◆ **WHAT YOU WILL DO**:
From the line containing "ring tip: (58, 122)" down to the line containing "pinky tip: (629, 567)", copy out the entries below exactly, both lines included, and nothing else; pictures do not belong in the copy.

◆ **DATA FOR REVIEW**:
+ + + +

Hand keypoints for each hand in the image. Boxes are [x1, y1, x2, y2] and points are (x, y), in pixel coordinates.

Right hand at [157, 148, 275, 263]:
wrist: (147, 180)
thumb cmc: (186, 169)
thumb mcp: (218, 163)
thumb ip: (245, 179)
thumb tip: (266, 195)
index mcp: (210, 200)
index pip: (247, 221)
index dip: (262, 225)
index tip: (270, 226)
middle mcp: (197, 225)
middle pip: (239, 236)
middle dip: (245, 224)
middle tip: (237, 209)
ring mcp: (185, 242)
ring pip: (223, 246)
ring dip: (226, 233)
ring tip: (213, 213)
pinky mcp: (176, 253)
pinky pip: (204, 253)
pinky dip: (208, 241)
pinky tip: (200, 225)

+ + + +

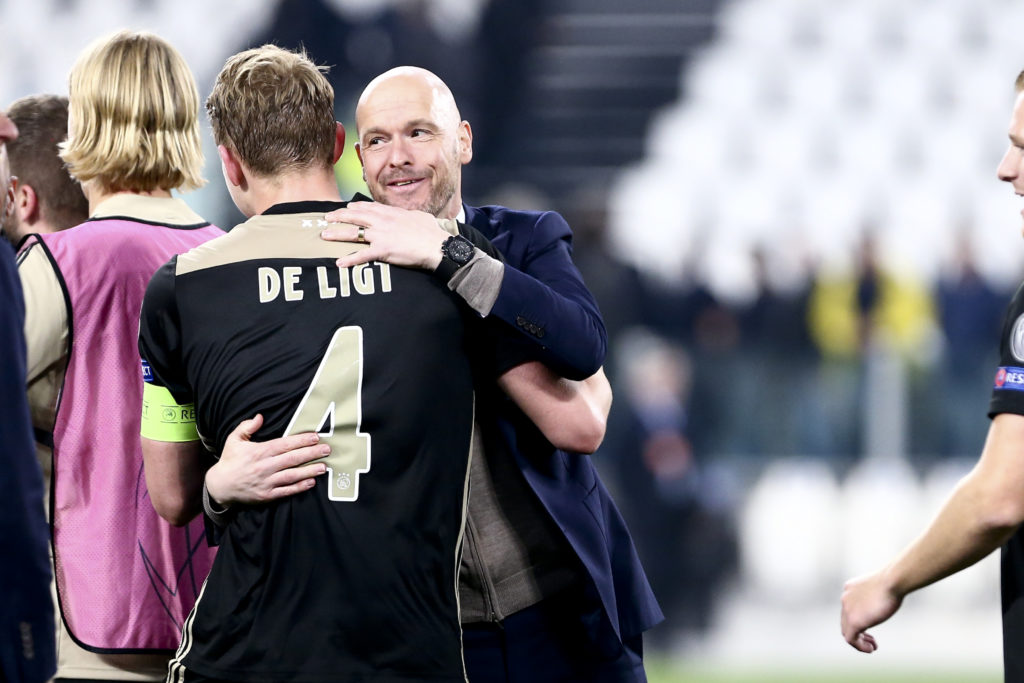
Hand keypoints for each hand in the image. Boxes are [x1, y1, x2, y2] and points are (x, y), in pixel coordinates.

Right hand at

+ + + +

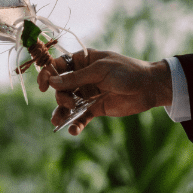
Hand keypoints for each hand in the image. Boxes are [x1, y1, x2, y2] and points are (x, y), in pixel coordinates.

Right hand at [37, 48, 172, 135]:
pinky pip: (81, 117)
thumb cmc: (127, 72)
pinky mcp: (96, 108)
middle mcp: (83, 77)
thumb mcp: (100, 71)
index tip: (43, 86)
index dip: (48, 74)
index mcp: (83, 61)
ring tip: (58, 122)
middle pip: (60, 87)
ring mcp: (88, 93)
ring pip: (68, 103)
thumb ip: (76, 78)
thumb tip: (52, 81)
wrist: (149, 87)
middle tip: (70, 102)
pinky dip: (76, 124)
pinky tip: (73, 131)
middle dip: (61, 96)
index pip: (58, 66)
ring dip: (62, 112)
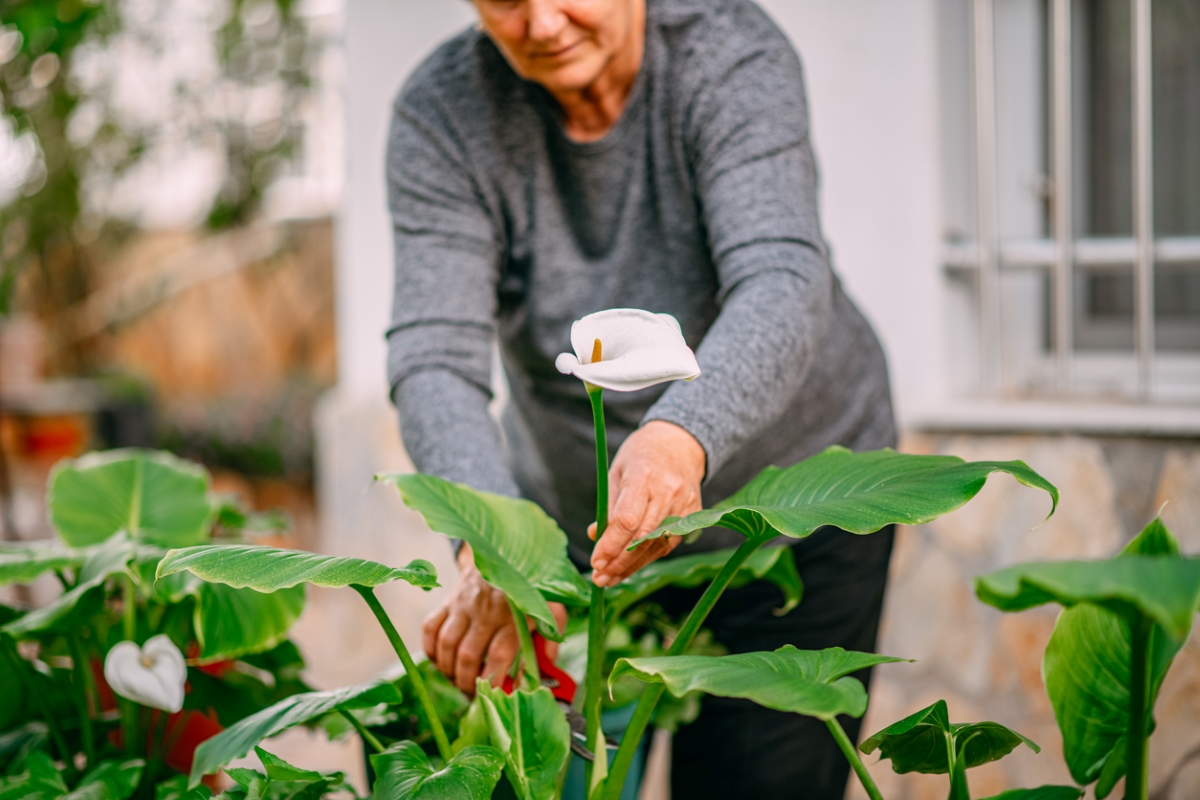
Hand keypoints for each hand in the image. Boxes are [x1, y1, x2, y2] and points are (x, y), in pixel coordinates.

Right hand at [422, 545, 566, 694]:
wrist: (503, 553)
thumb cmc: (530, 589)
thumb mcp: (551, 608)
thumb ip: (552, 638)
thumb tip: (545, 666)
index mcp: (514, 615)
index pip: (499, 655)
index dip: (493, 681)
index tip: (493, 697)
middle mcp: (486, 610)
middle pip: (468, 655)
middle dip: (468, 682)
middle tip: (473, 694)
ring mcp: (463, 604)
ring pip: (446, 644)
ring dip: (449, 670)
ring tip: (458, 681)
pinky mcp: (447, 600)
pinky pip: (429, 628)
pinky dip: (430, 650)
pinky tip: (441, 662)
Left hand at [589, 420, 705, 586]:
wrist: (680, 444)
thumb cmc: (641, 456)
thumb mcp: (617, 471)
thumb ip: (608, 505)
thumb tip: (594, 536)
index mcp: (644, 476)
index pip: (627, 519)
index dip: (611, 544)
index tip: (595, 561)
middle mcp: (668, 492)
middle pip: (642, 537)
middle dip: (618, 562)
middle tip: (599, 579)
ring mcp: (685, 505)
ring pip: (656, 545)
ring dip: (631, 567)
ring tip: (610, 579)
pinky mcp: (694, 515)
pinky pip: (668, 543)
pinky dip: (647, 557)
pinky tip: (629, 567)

+ + + +

◆ **OUTPUT BELOW**:
ring tip: (58, 122)
middle pip: (60, 87)
ring mcp: (88, 93)
ring pip: (68, 103)
thumb ip: (76, 78)
thumb tip: (52, 81)
wrist: (149, 87)
middle tip: (70, 102)
pinky dip: (76, 124)
pinky tip: (73, 131)
middle dip: (61, 96)
index pip: (58, 66)
ring dip: (62, 112)
Hand keypoints for each hand in the image. Boxes are [x1, y1, x2, y2] and points are (x, y), in pixel coordinates.

Right hand at [422, 545, 566, 694]:
wrist: (503, 553)
thumb cmc: (530, 589)
thumb mcp: (551, 608)
thumb ip: (552, 638)
thumb tip: (545, 666)
index mcp: (514, 615)
index pip: (499, 655)
index dip: (493, 681)
index tip: (493, 697)
middle mcp: (486, 610)
middle pip: (468, 655)
middle dip: (468, 682)
middle tip: (473, 694)
ring mcp: (463, 604)
ring pip: (446, 644)
ring dip: (449, 670)
ring tip: (458, 681)
pinky mcp: (447, 600)
pinky pip: (429, 628)
pinky dip: (430, 650)
pinky tip: (441, 662)
Left hand at [589, 420, 705, 586]:
wrist: (680, 444)
thumb cmc: (641, 456)
thumb mcp: (617, 471)
thumb ip: (608, 505)
thumb tip: (594, 536)
index mcp: (644, 476)
index pip: (627, 519)
index dip: (611, 544)
index tip: (595, 561)
middle mcp: (668, 492)
middle pip: (642, 537)
middle dip: (618, 562)
middle tip: (599, 579)
ring mcp: (685, 505)
ring pip: (656, 545)
ring dip: (631, 567)
ring tip: (610, 579)
pinky mcp: (694, 515)
pinky pip: (668, 543)
pinky dip: (647, 557)
pinky tip: (629, 567)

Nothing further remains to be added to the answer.